Usually if I see images, I get them from everywhere, magazines, insta, the internet, books, I’ll put into a folder on my computer an then I’ll narrow it down and get rid of most of them, other times I just see things and know straight away it will work, sometimes I just see an image and it will spark something in my mind! sometimes I just have an idea and then I go looking for reference to support the idea, I would really like to shoot my own models but I don’t have the time or the resources to do that at the moment. If I’m looking for attributes I look for what I consider to be extreme beauty like nature’s being perfectly manifested in a visual representation if that makes sense.
We have seen shows run in Bristol and London but are yet to see you exhibit work on this scale in Birmingham?
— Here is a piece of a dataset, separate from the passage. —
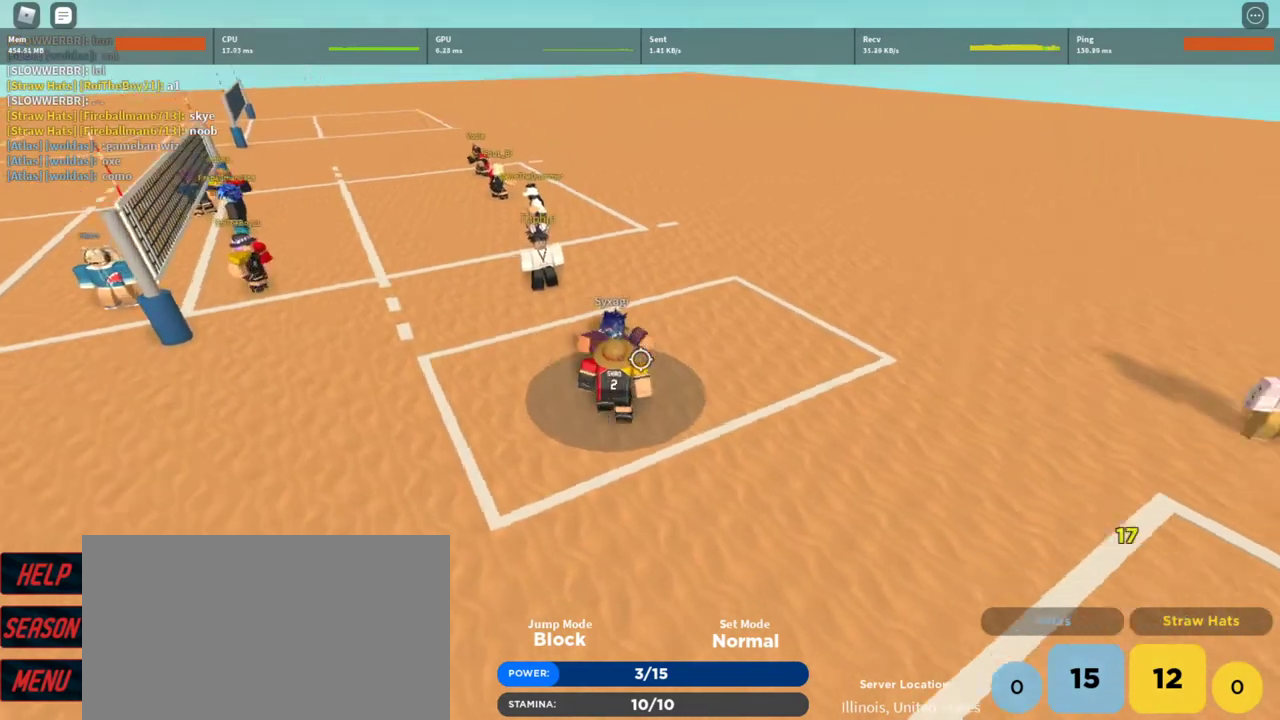
{"keys": [], "mouse": [], "events": [[33, "d", "up"], [300, "space", "down"], [400, "space", "up"]]}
What do you put that down to?
I would love to do a show in Brum but have never been asked. My exhibitions have come from me being approached, plus Bristol and London have ok representation for street artists and illustrators and more low brow art than what I can see happening in Birmingham, There is art and street art and Graffiti happening in Birmingham but no one is taking advantage of showcasing the crossover between it all in a gallery or exhibition setting. In other words no one is putting on shows in Birmingham anymore.
Where do you look for inspiration?
The woods, the internet, books, people watching, other artists, music in general, i look within my own mind and memories. Anywhere but the TV!
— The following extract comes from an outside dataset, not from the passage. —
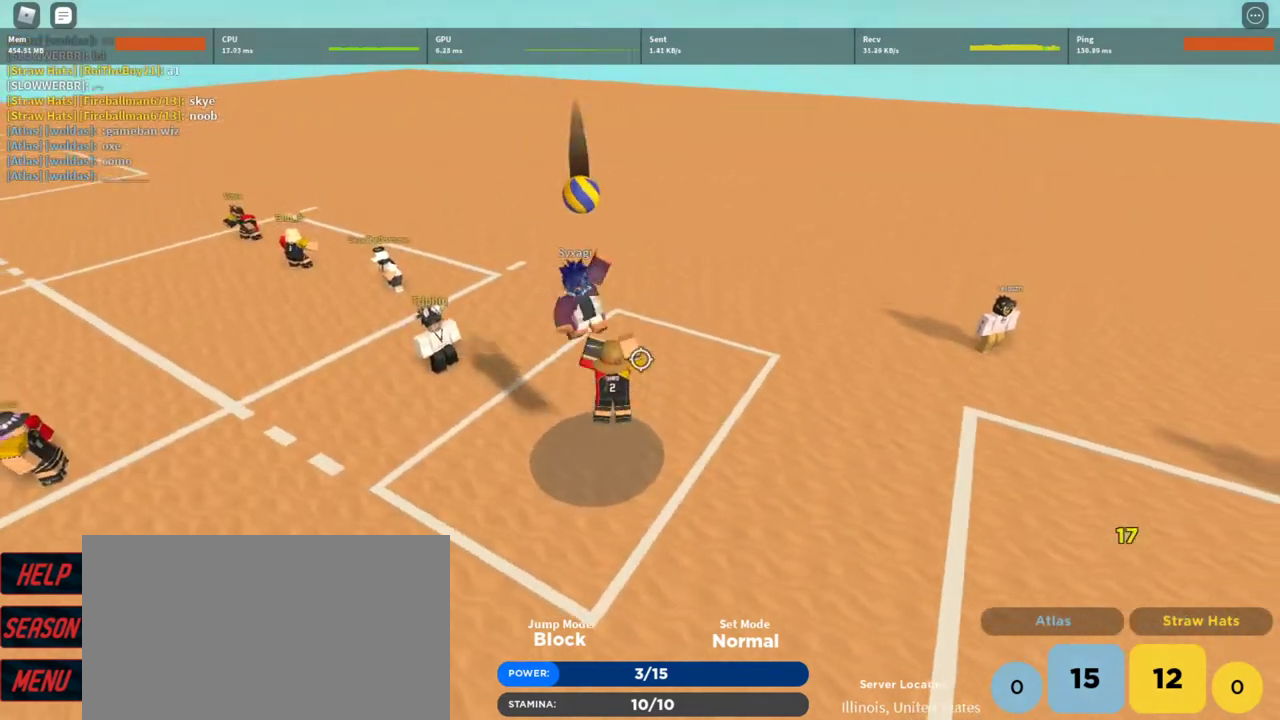
{"keys": [], "mouse": [], "events": []}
We have recently seen a collaboration with BabMag favourites Plume for their Tabula Rasa exhibition, how important is it for artists to collaborate with others?
It is quite important because it means you have some limitations and boundaries and that makes you think creatively with how you are going to work with that person, you’re also going to come out with something that neither of you would have alone so it is like a third mind kind of thing steering you in a different direction, it’s also good to just communicate with other artists and creative people especially if you spend most of the time alone working in your own bubble. I really enjoyed doing the Plume colab because it was digital photography which led me to do digital painting for a fine art purpose rather than just for illustration or design and now I’ve gone on to do further fine art works in digital media.
What are your plans for 2016? Any upcoming shows or projects that you can shine some light on?
I don’t plan things I just let things emerge, every time i plan things they never work out anyway, I like seeing what the universe has got in store for me! But I hope to improve as an artist.